Monday, June 24, 2013

Another Obama Security Risk: Rare Earth Minerals


Rare earths aren’t a celebrity security scandal like blabbermouth Edward Snowden, but these 17 minerals, which are essential for advanced energy technologies, new healthcare tools and cutting-edge strategic weapons systems, are dominated by the Chinese.
America was once the world leader in rare earth output. Now we’re 95 percent dependent on China. That’s a shadow scandal begging for some light.
Rep. Mike Coffman, R-Colo., recently wrote that the action video game, “Call of Duty: Black Ops II,” has a plot focused on a “cold war” between the United States and China over access to rare earth materials. The game designers provided several player options for winning that video war — unlike President Obama.
Coffman thinks it’s “unclear whether the Obama administration, which is neglecting proven mining and development strategies that could develop a domestic rare earth supply, is playing to win in the real world.” Obama’s Defense Department seems okay with our vulnerability.
Obama must be oblivious to Deng Xiopeng’s cryptic 1992 prophecy, “There is oil in the Middle East; there is rare earth in China.” With vast rare earth deposits and power rather than profit in mind, China began supplying the Free World’s needs at dirt cheap cost that the free market could not match.
The goal was to bring the entire rare earth supply chain into China’s control: mining, refining, processing into metal alloys, manufacturing finished products — and direct supply of bolt-on-ready components — then force energy, healthcare, and defense industries to move their advanced manufacturing to China, as Japan’s Toyota has done.
Obama is so submissive to Big Green’s anti-development demands that it is impossible under his regime to develop anything in the rare earth supply chain — no mines, no refineries, no metal alloying mills, no component factories. The Catch 22 is that even if he was bold about it, the economics of China’s stranglehold would defeat us.
Since China temporarily yanked Japan’s rare earth supplies over a 2010 boundary squabble, the supply question has become stark. Molycorp Inc. — the only domestic producer of rare earth oxides — and its Canadian acquisition, Neo Material Technologies Inc., send MolyCorp’s U.S. oxides through Neo to Chinese processing plants.
The Congressional Research Service recently noted that such rare earths are subject to Chinese export restrictions should U.S. industry need them back.
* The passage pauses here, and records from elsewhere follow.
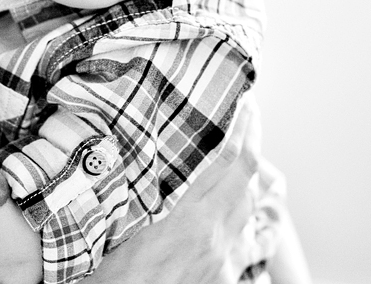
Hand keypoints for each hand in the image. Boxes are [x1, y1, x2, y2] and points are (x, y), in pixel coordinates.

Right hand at [86, 93, 262, 283]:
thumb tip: (134, 162)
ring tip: (251, 161)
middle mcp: (219, 244)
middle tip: (249, 119)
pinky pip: (248, 246)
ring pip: (253, 215)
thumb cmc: (115, 282)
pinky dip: (248, 221)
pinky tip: (244, 216)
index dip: (245, 129)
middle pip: (250, 184)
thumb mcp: (120, 235)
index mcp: (193, 224)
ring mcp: (226, 267)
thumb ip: (138, 200)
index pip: (232, 164)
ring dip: (255, 184)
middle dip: (253, 146)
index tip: (247, 103)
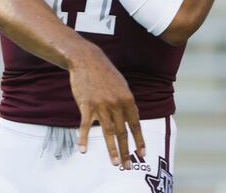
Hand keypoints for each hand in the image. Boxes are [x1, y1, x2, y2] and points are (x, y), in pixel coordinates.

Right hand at [69, 44, 145, 167]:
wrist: (87, 60)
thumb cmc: (105, 73)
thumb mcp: (121, 85)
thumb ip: (126, 103)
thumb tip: (130, 120)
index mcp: (127, 99)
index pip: (135, 124)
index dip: (139, 140)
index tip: (142, 154)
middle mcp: (116, 104)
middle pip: (122, 132)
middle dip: (126, 151)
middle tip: (127, 166)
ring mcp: (101, 105)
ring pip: (107, 132)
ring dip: (111, 150)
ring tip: (114, 163)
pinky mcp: (86, 105)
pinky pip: (85, 125)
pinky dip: (84, 138)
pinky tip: (83, 150)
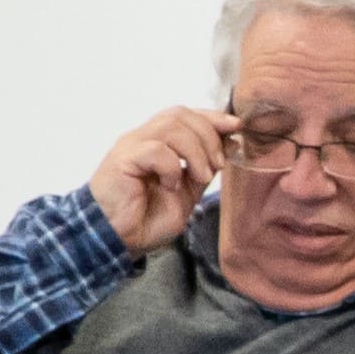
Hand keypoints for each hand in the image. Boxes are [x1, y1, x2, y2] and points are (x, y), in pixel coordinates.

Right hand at [91, 107, 233, 254]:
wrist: (118, 239)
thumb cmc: (146, 219)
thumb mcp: (187, 193)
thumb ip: (203, 169)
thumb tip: (228, 145)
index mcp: (158, 143)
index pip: (185, 115)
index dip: (212, 117)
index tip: (236, 126)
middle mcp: (143, 139)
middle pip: (180, 114)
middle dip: (209, 135)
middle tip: (219, 163)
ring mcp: (131, 146)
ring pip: (171, 127)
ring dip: (196, 152)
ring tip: (200, 177)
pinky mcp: (122, 159)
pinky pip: (156, 149)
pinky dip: (172, 167)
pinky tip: (169, 186)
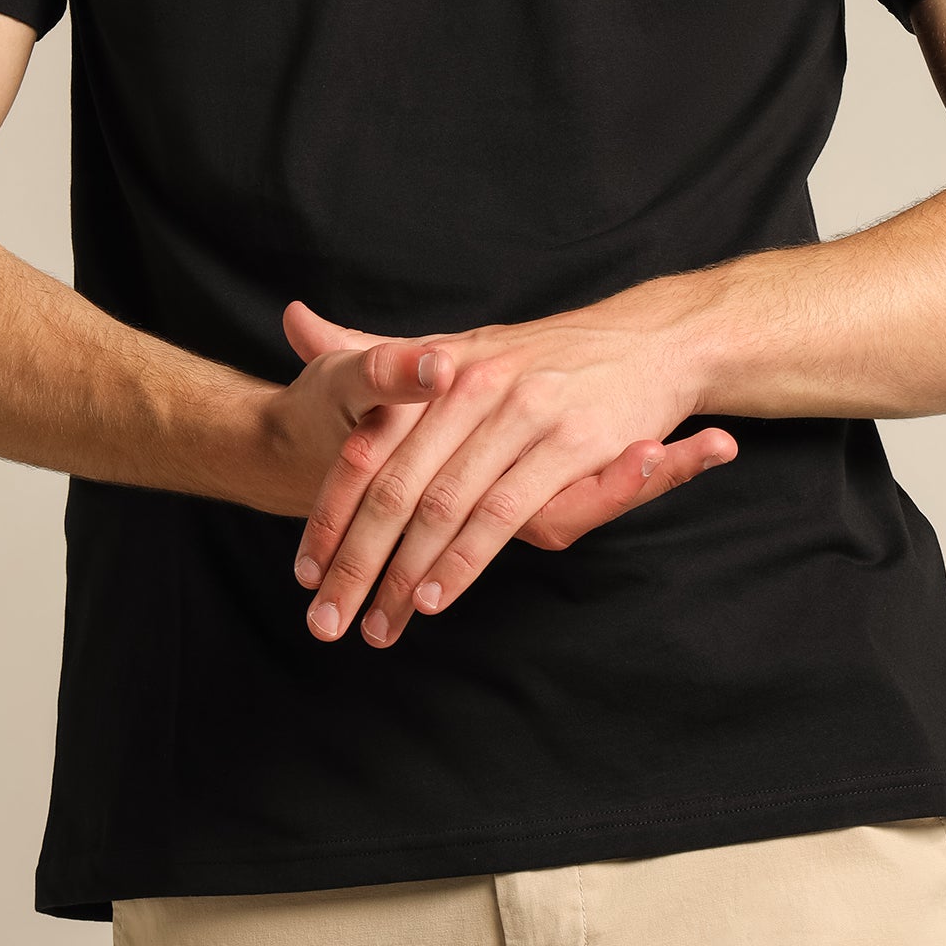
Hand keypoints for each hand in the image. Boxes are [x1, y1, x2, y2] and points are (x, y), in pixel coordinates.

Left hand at [285, 298, 737, 645]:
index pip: (367, 446)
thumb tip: (293, 321)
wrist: (651, 338)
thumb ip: (377, 352)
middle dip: (356, 560)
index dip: (331, 511)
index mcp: (440, 367)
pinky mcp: (569, 441)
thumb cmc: (544, 356)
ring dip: (404, 575)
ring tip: (377, 624)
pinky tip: (436, 595)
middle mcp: (473, 384)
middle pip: (395, 486)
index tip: (305, 570)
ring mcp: (522, 411)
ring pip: (443, 506)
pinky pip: (500, 510)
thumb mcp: (458, 346)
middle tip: (327, 618)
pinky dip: (463, 559)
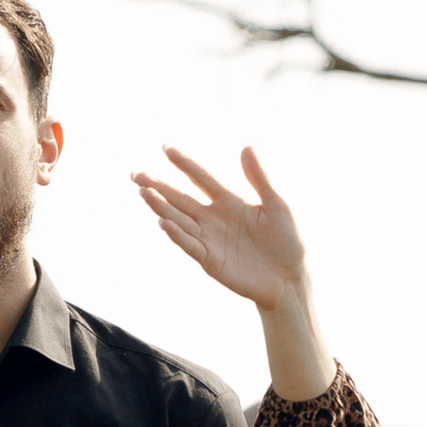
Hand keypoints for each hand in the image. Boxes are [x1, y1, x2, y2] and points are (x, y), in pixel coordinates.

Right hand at [133, 145, 305, 311]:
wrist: (290, 280)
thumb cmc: (287, 242)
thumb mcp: (277, 205)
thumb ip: (259, 178)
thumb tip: (246, 146)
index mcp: (228, 202)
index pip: (200, 178)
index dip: (184, 164)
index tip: (166, 149)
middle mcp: (213, 219)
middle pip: (180, 198)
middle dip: (158, 186)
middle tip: (136, 174)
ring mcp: (209, 240)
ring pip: (179, 220)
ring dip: (161, 207)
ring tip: (144, 192)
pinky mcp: (210, 261)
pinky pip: (190, 245)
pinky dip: (177, 235)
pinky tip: (164, 222)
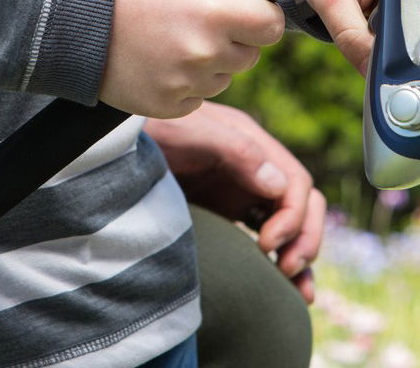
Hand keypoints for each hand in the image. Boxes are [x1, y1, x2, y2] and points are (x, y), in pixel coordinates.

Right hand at [100, 0, 284, 118]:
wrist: (78, 19)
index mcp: (217, 10)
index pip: (273, 27)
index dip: (261, 17)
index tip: (244, 12)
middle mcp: (205, 52)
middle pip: (250, 55)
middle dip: (234, 40)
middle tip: (197, 22)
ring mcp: (186, 83)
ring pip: (224, 78)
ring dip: (209, 63)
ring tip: (173, 40)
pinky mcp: (167, 106)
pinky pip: (198, 98)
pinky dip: (186, 84)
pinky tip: (161, 62)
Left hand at [145, 102, 325, 302]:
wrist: (115, 142)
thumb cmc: (151, 129)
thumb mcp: (189, 130)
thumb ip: (235, 150)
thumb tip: (278, 185)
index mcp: (254, 145)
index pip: (296, 184)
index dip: (292, 217)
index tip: (267, 243)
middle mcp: (256, 169)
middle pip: (304, 206)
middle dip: (304, 238)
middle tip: (285, 268)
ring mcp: (244, 192)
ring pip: (292, 225)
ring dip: (301, 256)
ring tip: (297, 291)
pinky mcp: (230, 211)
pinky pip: (268, 238)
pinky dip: (282, 263)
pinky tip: (291, 291)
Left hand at [300, 0, 419, 74]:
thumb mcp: (330, 3)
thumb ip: (353, 40)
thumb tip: (377, 74)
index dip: (413, 46)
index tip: (388, 55)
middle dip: (410, 33)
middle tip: (374, 26)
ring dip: (413, 21)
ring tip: (378, 9)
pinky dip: (414, 9)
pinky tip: (389, 0)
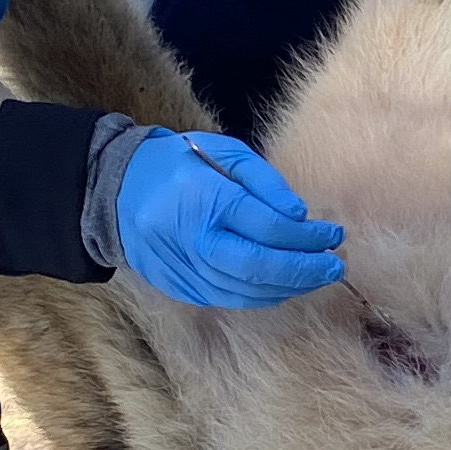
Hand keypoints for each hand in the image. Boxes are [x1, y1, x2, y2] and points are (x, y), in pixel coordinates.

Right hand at [114, 132, 345, 307]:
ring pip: (246, 291)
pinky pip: (229, 299)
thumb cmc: (176, 164)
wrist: (115, 192)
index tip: (333, 234)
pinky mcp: (179, 288)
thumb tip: (299, 215)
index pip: (268, 226)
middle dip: (305, 271)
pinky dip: (262, 296)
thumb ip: (262, 180)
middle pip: (260, 267)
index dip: (307, 236)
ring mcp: (183, 269)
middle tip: (335, 266)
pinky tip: (284, 285)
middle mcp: (193, 239)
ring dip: (289, 287)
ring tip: (317, 276)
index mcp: (205, 198)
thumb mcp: (219, 150)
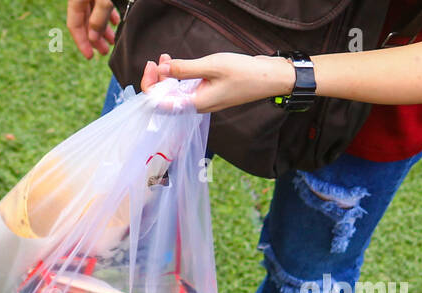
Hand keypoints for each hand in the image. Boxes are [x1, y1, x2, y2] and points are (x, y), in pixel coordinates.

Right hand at [66, 0, 120, 58]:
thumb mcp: (104, 1)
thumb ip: (98, 17)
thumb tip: (93, 38)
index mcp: (76, 0)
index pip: (74, 25)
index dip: (81, 43)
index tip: (90, 56)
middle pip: (85, 22)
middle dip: (95, 39)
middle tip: (105, 51)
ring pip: (94, 15)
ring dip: (103, 29)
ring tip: (112, 40)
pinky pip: (102, 6)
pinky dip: (108, 16)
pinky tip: (115, 23)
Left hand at [141, 52, 294, 111]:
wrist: (270, 78)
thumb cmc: (245, 73)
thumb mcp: (212, 66)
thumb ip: (185, 69)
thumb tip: (161, 70)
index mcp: (194, 104)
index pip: (160, 104)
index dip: (151, 86)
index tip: (152, 66)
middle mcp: (195, 105)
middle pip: (165, 99)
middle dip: (156, 80)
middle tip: (157, 60)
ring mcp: (201, 100)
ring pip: (174, 93)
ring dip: (166, 76)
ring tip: (165, 57)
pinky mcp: (207, 93)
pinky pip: (185, 88)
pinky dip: (178, 76)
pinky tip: (175, 63)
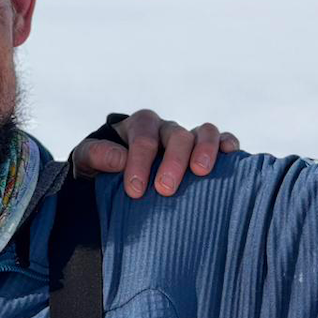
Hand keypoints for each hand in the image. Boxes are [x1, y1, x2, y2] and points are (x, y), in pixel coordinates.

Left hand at [71, 109, 239, 198]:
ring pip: (204, 133)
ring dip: (204, 150)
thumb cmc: (102, 169)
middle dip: (172, 161)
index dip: (140, 162)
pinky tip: (230, 155)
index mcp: (138, 127)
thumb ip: (96, 155)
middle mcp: (166, 129)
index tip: (135, 190)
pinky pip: (224, 139)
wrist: (115, 178)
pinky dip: (228, 144)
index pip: (143, 137)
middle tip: (165, 190)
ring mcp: (189, 138)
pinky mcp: (208, 149)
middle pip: (176, 135)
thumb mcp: (87, 161)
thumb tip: (120, 159)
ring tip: (200, 172)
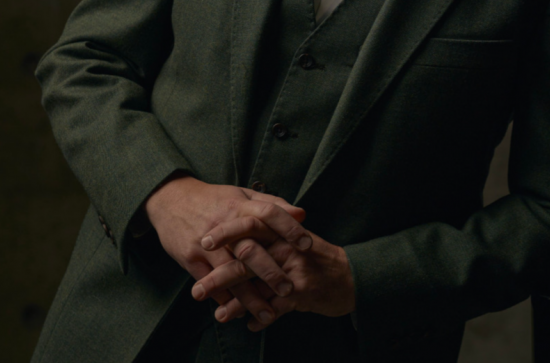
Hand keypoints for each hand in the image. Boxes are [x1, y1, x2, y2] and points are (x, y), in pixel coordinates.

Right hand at [143, 175, 311, 326]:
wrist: (171, 199)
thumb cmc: (214, 199)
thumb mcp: (242, 194)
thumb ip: (272, 204)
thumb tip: (302, 214)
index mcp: (239, 206)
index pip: (269, 213)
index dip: (289, 228)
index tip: (307, 245)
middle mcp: (223, 225)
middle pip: (250, 249)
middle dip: (270, 272)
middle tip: (288, 290)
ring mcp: (205, 244)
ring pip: (229, 274)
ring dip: (248, 297)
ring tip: (267, 315)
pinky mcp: (189, 258)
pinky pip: (208, 282)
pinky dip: (224, 298)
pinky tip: (239, 312)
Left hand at [194, 221, 355, 329]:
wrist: (353, 276)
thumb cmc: (319, 259)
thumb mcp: (297, 239)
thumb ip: (272, 232)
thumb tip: (240, 229)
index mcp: (283, 232)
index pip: (251, 224)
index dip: (226, 232)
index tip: (203, 241)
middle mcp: (288, 248)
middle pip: (247, 257)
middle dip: (219, 276)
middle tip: (197, 291)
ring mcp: (295, 270)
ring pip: (257, 286)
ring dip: (235, 305)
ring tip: (219, 316)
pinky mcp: (302, 292)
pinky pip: (275, 309)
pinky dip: (261, 319)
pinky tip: (250, 326)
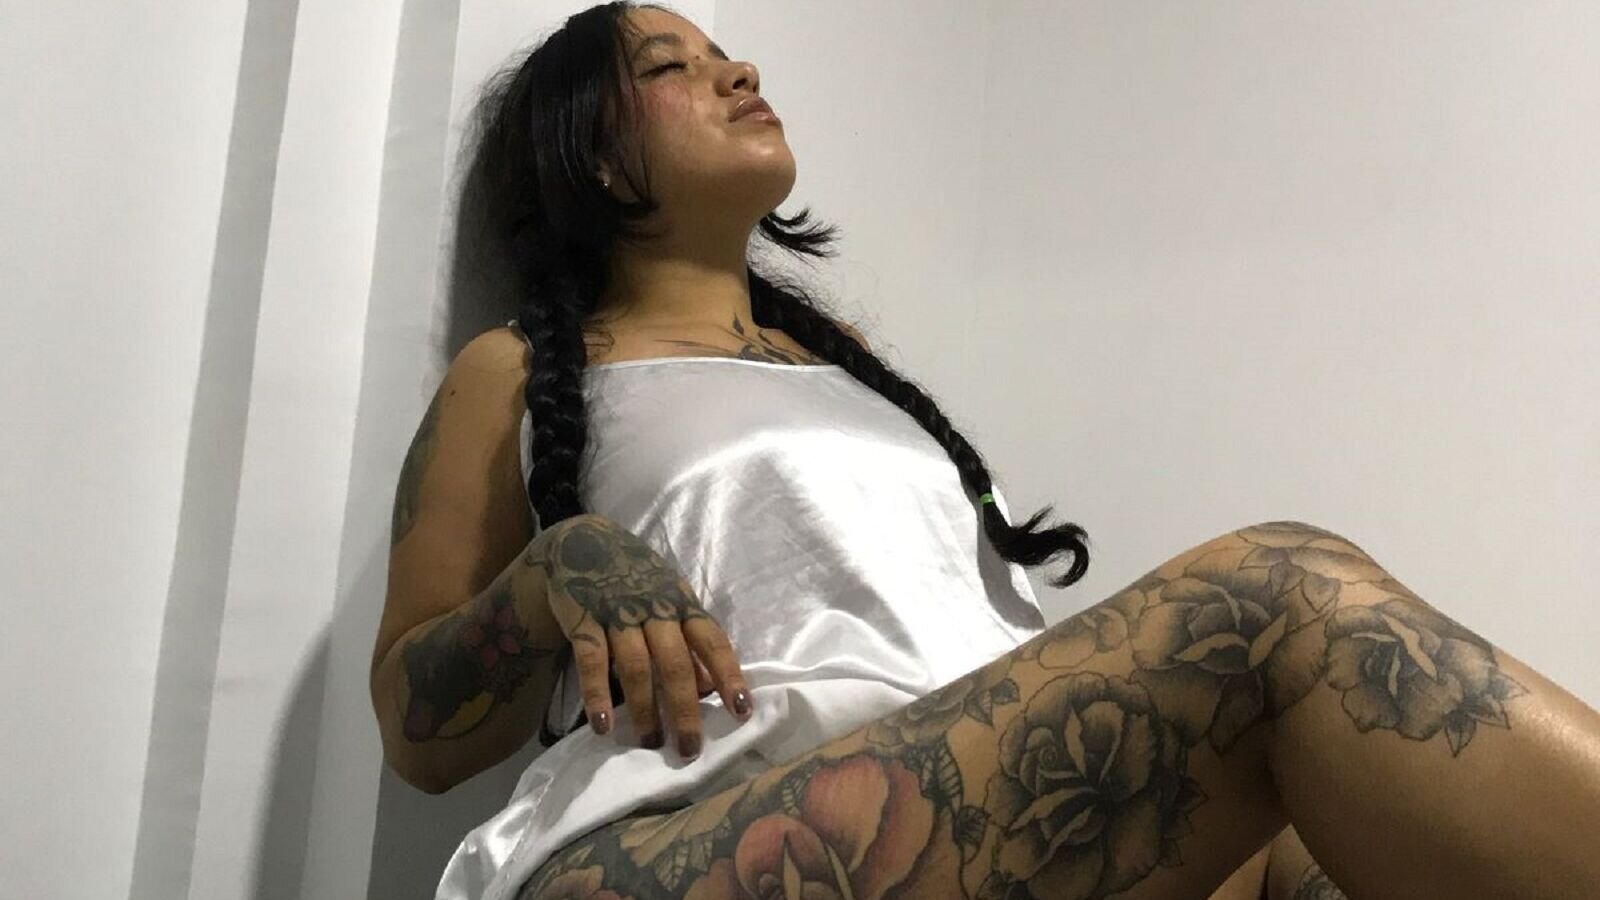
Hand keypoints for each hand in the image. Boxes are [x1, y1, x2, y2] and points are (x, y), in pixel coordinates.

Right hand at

Would they be allowed to return to the United States? We don’t know.
The irony, rare earth mine owner and industry consultant Jim Kennedy told me, is that there are enough rare earths waiting to be mined — and already piled up in American throwaway mine tailings — to supply the world. The tailings were dumped because the highest-value rare earth ores occur with small amounts of thorium, a minimally radioactive mineral too weak for use in a nuclear bomb. Thorium is not hard to remove, but the liability burden for removing and safely storing pure thorium has relegated the ore to mine tailings.
Stockpiling rare earths is silly: What would we do with them with no processing infrastructure? Much as I dislike public-private projects, I don’t see another solution than a consortium. In the U.S., it would require federal sanction for private rare earth interests in the U.S. and possibly internationally to form a cooperative that shares the cost of setting up the full family of processing facilities to get the full value of our abundant U.S. deposits.
The details are fuzzy, but key members of the Armed Forces House and Senate Committees have been bouncing the idea around. U.S. Senator Roy Blunt, R-Mo., isn’t ready to introduce a bill yet, but told me, “By encouraging the domestic production and refinement of rare earth minerals, we can reduce our dependency on other countries and encourage economic development here in the U.S.”